# Texto de lectura

Esta circunstancia se da en situaciones muy distintas. La dispersión
de votos en contra del más votado puede ser la consecuencia de que partidos con
ideologías parecidas se presentaron separadamente a la elección, por las
razones que fueran. Estos partidos, a la hora de otorgar la cámara su confianza
al candidato, pueden sumar sus votos coherentemente y abortar su nombramiento.
A esto debería seguir la designación de otro candidato que aúne los votos de
estos partidos compatibles y pueda obtener así la mayoría requerida. Una
situación muy distinta se da cuando los menos votados, los perdedores, tienen
programas tan diferentes u opuestos, que no permiten augurar una gobernanza
normal al conjunto. Obviamente, también hay casos intermedios.

(Datos recopilados)
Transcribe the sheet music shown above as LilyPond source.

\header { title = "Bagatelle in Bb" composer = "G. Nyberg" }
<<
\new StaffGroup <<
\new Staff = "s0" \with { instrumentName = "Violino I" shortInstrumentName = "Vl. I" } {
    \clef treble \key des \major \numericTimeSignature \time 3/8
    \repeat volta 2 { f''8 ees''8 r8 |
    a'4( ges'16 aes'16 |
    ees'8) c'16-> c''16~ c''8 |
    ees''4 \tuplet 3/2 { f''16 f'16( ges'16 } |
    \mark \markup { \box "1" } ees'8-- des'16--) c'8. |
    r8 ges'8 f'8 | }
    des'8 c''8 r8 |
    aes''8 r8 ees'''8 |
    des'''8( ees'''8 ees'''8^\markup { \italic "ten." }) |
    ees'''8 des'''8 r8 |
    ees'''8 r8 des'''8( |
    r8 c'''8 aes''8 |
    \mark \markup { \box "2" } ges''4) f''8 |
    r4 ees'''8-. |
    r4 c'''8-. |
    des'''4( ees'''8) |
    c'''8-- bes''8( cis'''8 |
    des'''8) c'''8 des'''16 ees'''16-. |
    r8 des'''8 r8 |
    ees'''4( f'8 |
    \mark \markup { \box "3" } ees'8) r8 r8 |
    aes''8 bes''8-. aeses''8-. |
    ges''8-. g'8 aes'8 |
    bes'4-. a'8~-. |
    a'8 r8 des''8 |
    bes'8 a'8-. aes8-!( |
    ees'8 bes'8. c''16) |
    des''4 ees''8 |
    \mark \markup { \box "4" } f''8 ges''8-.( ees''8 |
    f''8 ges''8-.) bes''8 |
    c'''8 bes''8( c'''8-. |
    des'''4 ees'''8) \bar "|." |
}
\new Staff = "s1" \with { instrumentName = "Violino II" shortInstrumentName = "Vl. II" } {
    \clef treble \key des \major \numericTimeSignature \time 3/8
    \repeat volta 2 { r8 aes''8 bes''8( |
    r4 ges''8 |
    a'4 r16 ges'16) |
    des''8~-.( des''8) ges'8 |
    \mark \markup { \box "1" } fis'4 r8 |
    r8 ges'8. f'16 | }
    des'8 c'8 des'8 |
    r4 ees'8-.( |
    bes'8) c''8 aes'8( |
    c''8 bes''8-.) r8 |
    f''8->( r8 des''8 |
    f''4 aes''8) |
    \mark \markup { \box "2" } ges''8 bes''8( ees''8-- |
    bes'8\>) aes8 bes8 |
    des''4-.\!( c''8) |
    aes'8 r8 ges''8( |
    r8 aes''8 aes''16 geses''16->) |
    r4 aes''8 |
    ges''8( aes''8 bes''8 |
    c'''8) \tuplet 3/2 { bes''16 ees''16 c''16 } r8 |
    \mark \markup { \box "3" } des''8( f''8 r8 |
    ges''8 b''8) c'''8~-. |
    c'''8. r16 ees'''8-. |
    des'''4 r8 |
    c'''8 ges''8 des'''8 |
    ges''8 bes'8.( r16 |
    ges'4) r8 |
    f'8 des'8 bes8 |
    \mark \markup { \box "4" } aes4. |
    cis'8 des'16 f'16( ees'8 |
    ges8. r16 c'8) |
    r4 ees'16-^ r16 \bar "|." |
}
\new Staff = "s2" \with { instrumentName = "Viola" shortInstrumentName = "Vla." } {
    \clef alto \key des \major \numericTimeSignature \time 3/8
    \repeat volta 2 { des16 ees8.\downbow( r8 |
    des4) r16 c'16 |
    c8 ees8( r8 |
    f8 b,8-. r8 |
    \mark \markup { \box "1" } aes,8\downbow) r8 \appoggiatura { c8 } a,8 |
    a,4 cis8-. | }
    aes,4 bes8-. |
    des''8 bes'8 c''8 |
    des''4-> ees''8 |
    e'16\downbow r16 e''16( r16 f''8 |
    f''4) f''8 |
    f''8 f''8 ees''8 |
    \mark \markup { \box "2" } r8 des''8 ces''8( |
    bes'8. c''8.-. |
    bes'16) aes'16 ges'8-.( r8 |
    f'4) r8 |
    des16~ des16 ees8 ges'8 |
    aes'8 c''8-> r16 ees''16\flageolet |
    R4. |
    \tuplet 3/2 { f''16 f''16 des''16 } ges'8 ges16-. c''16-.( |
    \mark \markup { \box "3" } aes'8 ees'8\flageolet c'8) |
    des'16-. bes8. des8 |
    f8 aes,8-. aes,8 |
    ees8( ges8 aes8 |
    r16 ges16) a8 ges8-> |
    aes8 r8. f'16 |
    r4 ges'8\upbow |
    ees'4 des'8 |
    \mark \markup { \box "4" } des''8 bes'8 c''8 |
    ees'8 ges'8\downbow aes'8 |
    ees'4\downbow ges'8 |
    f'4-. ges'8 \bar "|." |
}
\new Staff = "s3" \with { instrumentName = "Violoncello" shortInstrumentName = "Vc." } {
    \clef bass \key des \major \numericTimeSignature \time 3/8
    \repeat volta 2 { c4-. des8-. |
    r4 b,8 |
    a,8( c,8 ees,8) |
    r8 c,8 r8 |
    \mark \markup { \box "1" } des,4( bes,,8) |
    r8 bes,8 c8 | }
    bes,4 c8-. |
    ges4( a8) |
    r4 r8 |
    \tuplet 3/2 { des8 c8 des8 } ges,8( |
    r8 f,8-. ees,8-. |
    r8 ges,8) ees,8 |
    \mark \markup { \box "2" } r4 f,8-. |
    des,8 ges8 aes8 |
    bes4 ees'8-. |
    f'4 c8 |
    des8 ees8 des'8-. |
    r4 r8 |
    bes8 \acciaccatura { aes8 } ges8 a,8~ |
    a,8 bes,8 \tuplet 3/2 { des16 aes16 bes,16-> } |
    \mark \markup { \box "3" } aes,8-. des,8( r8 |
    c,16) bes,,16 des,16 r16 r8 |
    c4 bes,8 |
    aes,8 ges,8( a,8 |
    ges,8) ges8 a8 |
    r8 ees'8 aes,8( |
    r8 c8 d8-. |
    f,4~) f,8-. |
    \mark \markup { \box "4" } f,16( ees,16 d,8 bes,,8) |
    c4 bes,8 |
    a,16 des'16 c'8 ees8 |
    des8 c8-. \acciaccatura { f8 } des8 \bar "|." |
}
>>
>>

# Lista de tareas
1) Copia del texto sobre la dispersión del voto el fragmento que comienza en las palabras "A esto debería" y termina después de "hay casos intermedios.".
2) Según el texto sobre la dispersión del voto, ¿qué pueden hacer los partidos de ideologías parecidas cuando la cámara debe otorgar su confianza al candidato?
3) Sigue escribiendo el texto sobre la dispersión del voto a partir de su última oración.

# Resultados por tarea
1)
A esto debería seguir la designación de otro candidato que aúne los votos de
estos partidos compatibles y pueda obtener así la mayoría requerida. Una
situación muy distinta se da cuando los menos votados, los perdedores, tienen
programas tan diferentes u opuestos, que no permiten augurar una gobernanza
normal al conjunto. Obviamente, también hay casos intermedios.

2) Pueden sumar sus votos coherentemente y abortar su nombramiento.

3)
Lo que me importa manifestar es que, a mi juicio, ni ser el más votado
supone un derecho per se a ser
elegido, ni el de, todos juntos, sobrepasar al candidato en votos otorga
automáticamente ese derecho a los coaligados. La democracia no es un sistema
perfecto y no tiene soluciones fáciles para todo. Lo de que, pese a ello, sea
el más razonable de todos los sistemas políticos, ni hace falta indicarlo aquí.
Dicho todo esto, hay que convenir en que, ante la necesidad forzosa de que
exista un gobierno —en principio, debe haberlo siempre, continuadamente—, ha de
llegarse inevitablemente a una solución negociada. Y con la rapidez necesaria,
anteponiendo todos el interés del país y sus ciudadanos a cualquier otro.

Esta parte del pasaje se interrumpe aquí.